* **What the task requires**: Copy out all lines of the listing below that hold "page".
★ ★ ★ ★ ★
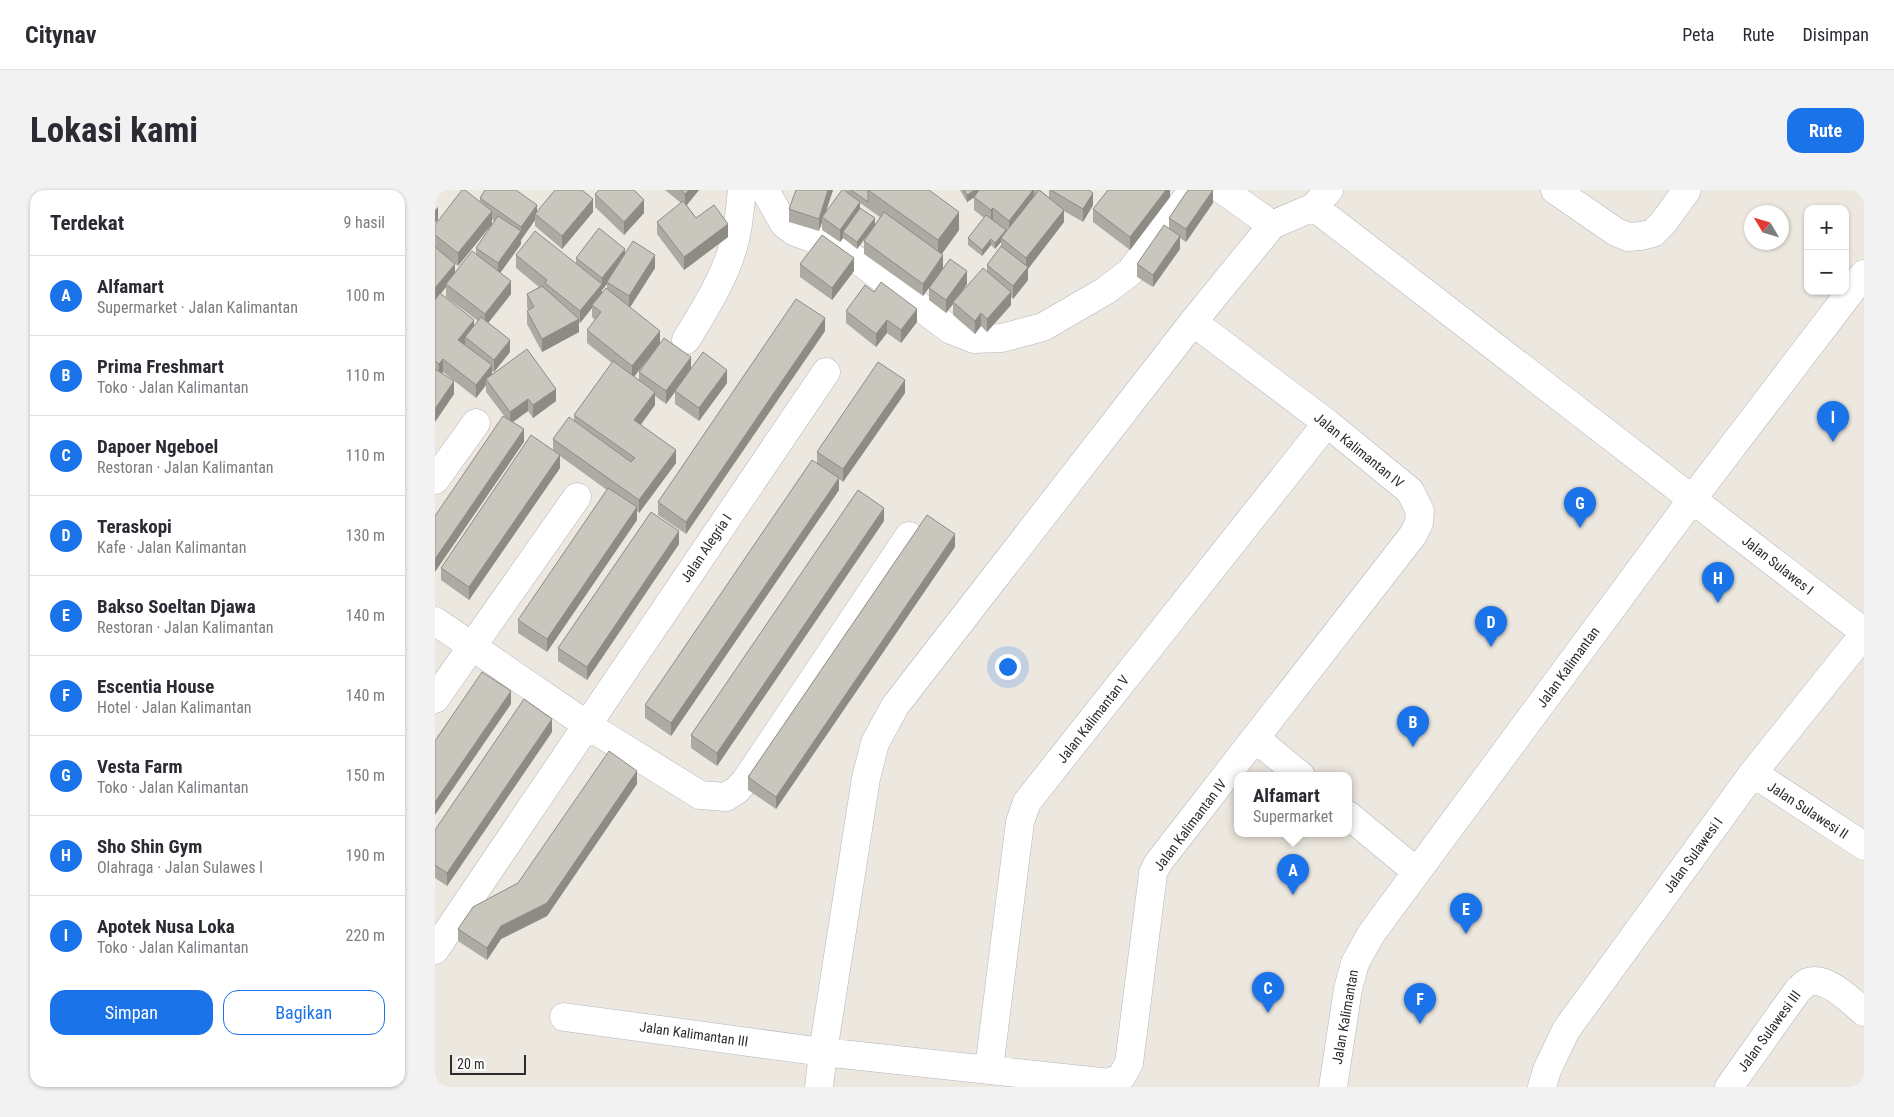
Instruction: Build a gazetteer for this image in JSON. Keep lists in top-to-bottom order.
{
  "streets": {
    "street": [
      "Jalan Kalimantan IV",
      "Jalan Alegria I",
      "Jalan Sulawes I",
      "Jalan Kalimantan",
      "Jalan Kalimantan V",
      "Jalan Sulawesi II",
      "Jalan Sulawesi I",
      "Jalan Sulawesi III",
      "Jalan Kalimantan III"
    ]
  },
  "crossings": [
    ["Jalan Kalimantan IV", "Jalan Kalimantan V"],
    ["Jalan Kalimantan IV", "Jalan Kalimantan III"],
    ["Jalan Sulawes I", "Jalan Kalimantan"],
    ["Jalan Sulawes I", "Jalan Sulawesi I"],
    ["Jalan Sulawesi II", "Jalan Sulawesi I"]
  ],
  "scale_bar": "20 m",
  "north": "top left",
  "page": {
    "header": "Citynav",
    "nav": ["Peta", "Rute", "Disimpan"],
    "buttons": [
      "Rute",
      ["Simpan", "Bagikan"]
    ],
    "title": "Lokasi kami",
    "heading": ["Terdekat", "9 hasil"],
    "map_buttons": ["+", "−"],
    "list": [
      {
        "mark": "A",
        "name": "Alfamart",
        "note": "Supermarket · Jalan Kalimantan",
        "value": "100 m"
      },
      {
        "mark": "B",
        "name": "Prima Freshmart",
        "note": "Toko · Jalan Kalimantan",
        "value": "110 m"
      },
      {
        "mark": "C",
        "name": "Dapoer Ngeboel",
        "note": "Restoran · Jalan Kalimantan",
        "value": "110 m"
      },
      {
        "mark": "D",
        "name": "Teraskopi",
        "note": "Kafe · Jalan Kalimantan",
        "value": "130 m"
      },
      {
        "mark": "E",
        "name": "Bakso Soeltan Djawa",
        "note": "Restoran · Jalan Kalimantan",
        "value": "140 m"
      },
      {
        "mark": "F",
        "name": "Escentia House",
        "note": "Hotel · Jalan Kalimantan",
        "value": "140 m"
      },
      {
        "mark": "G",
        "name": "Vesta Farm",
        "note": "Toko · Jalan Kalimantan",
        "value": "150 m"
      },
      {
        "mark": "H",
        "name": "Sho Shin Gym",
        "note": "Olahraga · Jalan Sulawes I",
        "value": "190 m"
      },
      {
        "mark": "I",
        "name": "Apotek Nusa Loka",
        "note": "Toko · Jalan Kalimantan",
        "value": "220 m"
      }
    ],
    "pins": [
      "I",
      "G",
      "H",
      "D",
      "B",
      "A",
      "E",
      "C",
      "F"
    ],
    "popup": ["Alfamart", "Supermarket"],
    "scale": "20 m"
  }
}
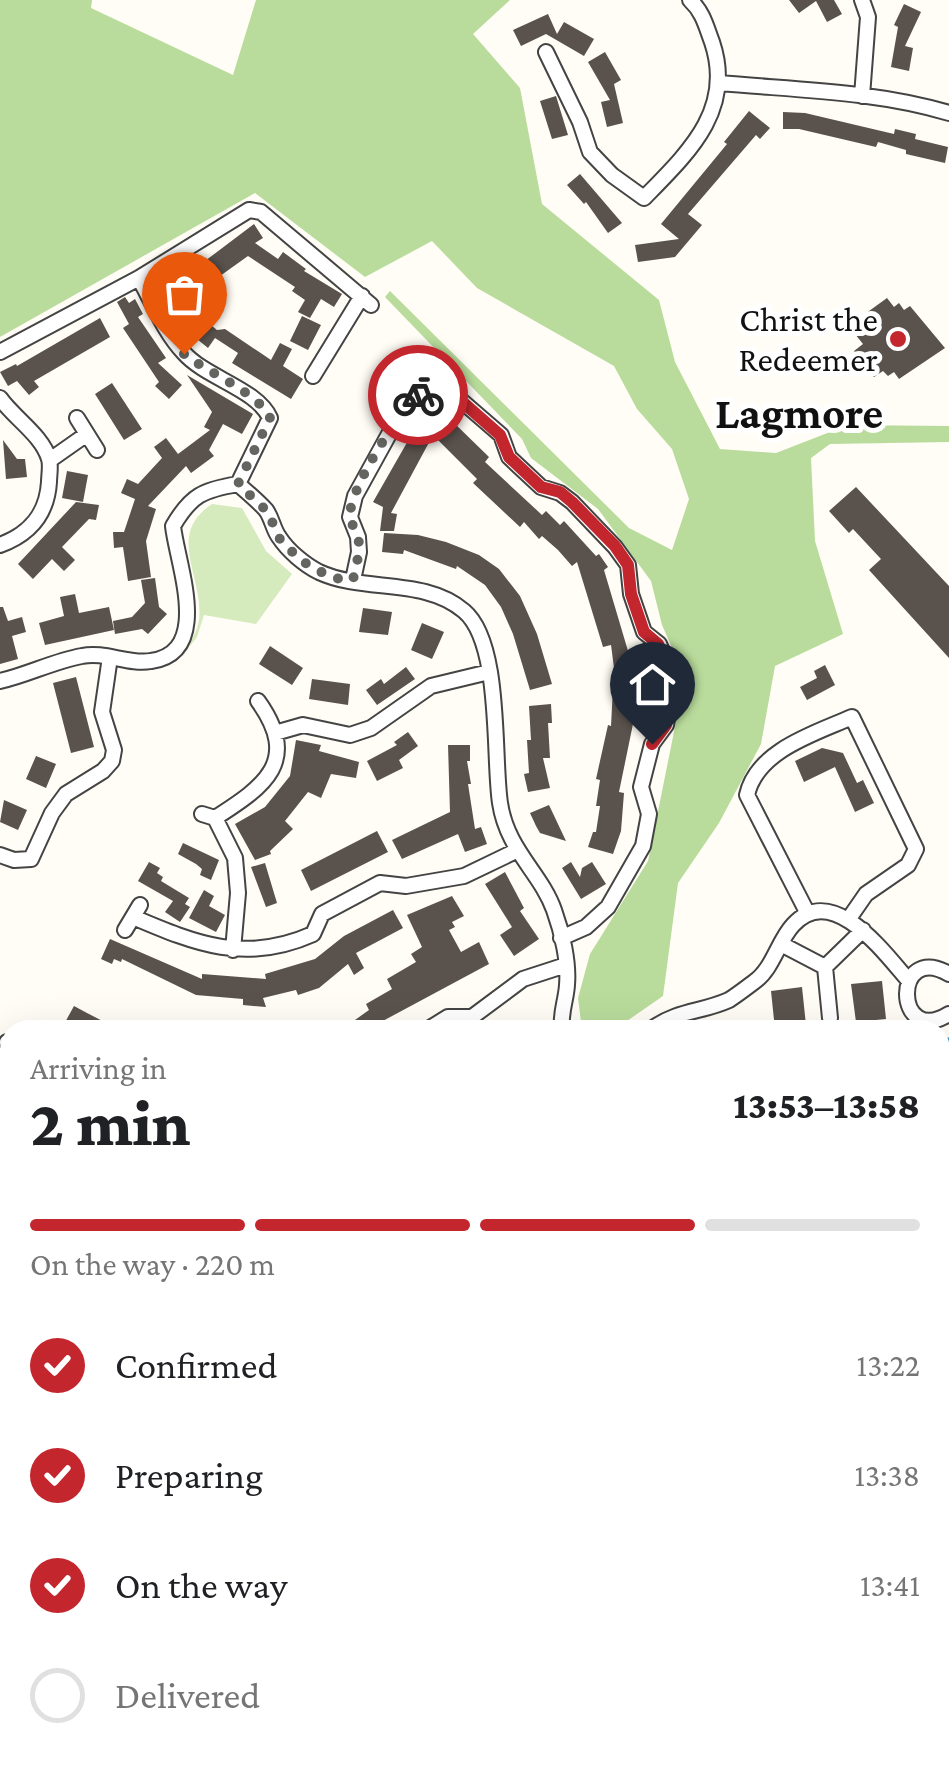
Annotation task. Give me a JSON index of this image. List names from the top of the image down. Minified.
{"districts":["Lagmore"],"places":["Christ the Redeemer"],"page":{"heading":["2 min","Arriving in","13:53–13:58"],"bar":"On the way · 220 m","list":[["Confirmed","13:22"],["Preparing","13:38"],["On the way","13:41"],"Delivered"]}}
★ ★ ★ ★ ★
* **Your solution**:
  "page": {
{"districts":["Lagmore"],"places":["Christ the Redeemer"],"page":{"heading":["2 min","Arriving in","13:53–13:58"],"bar":"On the way · 220 m","list":[["Confirmed","13:22"],["Preparing","13:38"],["On the way","13:41"],"Delivered"]}}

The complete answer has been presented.